Saved data entries
--- START ---

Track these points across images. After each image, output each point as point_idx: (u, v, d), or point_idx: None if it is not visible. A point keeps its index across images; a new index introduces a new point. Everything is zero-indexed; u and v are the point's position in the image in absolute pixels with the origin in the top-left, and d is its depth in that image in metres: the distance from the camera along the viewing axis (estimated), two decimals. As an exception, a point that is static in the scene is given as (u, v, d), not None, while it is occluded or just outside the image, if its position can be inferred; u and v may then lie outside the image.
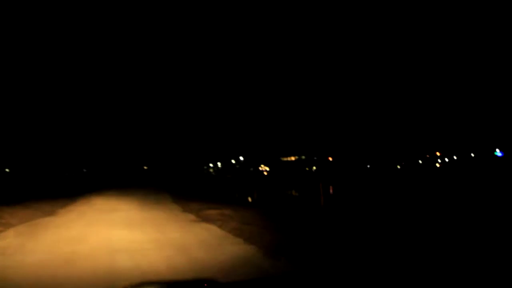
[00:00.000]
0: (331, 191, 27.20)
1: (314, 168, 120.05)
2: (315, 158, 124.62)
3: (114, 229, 11.61)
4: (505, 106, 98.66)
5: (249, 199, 21.26)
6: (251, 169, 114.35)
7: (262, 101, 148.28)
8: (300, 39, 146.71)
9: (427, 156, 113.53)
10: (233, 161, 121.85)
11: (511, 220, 12.04)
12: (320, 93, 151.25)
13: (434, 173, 71.70)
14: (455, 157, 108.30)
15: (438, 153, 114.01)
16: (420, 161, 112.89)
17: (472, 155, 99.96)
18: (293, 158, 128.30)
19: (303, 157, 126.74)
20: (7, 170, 63.81)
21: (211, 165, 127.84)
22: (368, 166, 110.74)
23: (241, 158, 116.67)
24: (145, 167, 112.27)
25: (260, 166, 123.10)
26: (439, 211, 15.42)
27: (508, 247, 8.00)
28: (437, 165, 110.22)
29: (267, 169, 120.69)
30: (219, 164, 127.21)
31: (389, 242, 8.97)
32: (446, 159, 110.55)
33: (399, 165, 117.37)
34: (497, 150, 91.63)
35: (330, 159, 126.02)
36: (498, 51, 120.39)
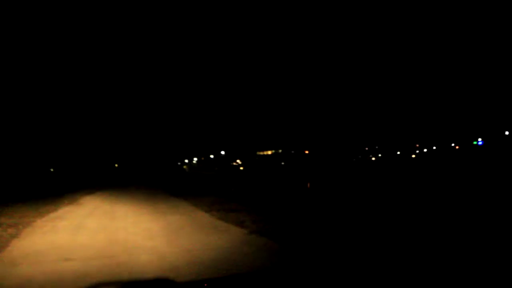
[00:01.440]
0: (308, 185, 28.25)
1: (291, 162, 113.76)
2: (292, 151, 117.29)
3: None
4: (486, 96, 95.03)
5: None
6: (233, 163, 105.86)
7: (238, 95, 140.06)
8: (268, 34, 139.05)
9: (405, 147, 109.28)
10: (211, 156, 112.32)
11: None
12: (297, 87, 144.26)
13: (406, 165, 70.57)
14: (434, 148, 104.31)
15: (417, 145, 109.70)
16: (398, 152, 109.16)
17: (453, 145, 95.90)
18: (269, 152, 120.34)
19: (280, 150, 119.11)
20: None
21: (186, 161, 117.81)
22: (344, 158, 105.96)
23: (223, 152, 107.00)
24: (116, 165, 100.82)
25: (236, 161, 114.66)
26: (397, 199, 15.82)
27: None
28: (413, 156, 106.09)
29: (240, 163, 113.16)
30: (195, 159, 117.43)
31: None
32: (425, 150, 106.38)
33: (375, 157, 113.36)
34: (479, 139, 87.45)
35: (307, 152, 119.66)
36: (475, 44, 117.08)
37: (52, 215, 12.28)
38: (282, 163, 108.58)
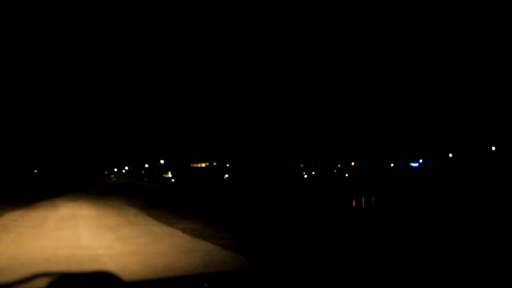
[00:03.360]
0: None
1: (226, 176, 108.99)
2: (227, 165, 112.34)
3: None
4: (426, 117, 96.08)
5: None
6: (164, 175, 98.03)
7: (173, 106, 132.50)
8: (206, 41, 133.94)
9: (339, 166, 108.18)
10: (146, 166, 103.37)
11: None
12: (235, 100, 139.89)
13: (333, 183, 68.59)
14: (371, 167, 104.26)
15: (352, 163, 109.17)
16: (335, 170, 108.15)
17: (392, 165, 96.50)
18: (203, 165, 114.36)
19: (215, 163, 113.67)
20: None
21: (115, 170, 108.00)
22: (278, 174, 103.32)
23: (162, 161, 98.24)
24: (35, 171, 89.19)
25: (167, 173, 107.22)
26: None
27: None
28: (346, 175, 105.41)
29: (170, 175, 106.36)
30: (126, 168, 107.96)
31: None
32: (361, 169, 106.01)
33: (307, 175, 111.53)
34: (420, 160, 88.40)
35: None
36: (419, 65, 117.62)
37: None
38: (215, 177, 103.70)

--- END ---

_EXERCISE REQUIREMENTS_: For every entry above, please output the text exactly and leave any picture behind.

_ANSWER FOR THE TASK_:
Track these points across images. After each image, output each point as point_idx: (u, v, d), or point_idx: None if it is not visible. A point keeps its index across images; a new index introduces a new point. Everything is zero-indexed; u and v are the point's position in the image in absolute pixels with the origin in the top-left, and d is its depth in that image in metres: the distance from the camera along the viewing axis (estimated), two decimals. As an exception, a point that is static in the scene is given as (u, v, d), not None, while it is occluded or just outside the image, if its position can be inferred; u and v may then lie outside the image.
[00:00.000]
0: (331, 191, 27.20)
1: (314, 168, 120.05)
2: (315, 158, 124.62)
3: (114, 229, 11.61)
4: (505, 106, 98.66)
5: (249, 199, 21.26)
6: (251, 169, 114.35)
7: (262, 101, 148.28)
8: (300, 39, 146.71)
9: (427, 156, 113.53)
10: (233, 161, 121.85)
11: (511, 220, 12.04)
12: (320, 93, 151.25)
13: (434, 173, 71.70)
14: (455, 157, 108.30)
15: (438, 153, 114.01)
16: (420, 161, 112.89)
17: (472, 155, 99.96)
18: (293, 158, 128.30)
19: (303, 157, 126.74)
20: (7, 170, 63.81)
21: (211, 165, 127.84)
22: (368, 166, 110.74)
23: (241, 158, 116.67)
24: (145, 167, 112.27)
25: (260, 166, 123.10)
26: (439, 211, 15.42)
27: (508, 247, 8.00)
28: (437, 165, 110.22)
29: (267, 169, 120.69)
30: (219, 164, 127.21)
31: (389, 242, 8.97)
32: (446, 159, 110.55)
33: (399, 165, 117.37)
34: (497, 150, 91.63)
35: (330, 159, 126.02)
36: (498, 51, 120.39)
[00:01.440]
0: (308, 185, 28.25)
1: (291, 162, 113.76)
2: (292, 151, 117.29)
3: None
4: (486, 96, 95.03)
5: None
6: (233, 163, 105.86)
7: (238, 95, 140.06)
8: (268, 34, 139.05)
9: (405, 147, 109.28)
10: (211, 156, 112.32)
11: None
12: (297, 87, 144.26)
13: (406, 165, 70.57)
14: (434, 148, 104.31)
15: (417, 145, 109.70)
16: (398, 152, 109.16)
17: (453, 145, 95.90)
18: (269, 152, 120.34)
19: (280, 150, 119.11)
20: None
21: (186, 161, 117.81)
22: (344, 158, 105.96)
23: (223, 152, 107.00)
24: (116, 165, 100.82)
25: (236, 161, 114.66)
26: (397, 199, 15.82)
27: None
28: (413, 156, 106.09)
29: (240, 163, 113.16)
30: (195, 159, 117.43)
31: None
32: (425, 150, 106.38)
33: (375, 157, 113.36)
34: (479, 139, 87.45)
35: (307, 152, 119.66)
36: (475, 44, 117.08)
37: (52, 215, 12.28)
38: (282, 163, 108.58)
[00:03.360]
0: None
1: (226, 176, 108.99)
2: (227, 165, 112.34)
3: None
4: (426, 117, 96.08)
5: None
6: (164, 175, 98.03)
7: (173, 106, 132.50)
8: (206, 41, 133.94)
9: (339, 166, 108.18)
10: (146, 166, 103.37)
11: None
12: (235, 100, 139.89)
13: (333, 183, 68.59)
14: (371, 167, 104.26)
15: (352, 163, 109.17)
16: (335, 170, 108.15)
17: (392, 165, 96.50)
18: (203, 165, 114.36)
19: (215, 163, 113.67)
20: None
21: (115, 170, 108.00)
22: (278, 174, 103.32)
23: (162, 161, 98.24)
24: (35, 171, 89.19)
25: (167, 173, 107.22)
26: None
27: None
28: (346, 175, 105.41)
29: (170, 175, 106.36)
30: (126, 168, 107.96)
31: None
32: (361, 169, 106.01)
33: (307, 175, 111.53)
34: (420, 160, 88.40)
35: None
36: (419, 65, 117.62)
37: None
38: (215, 177, 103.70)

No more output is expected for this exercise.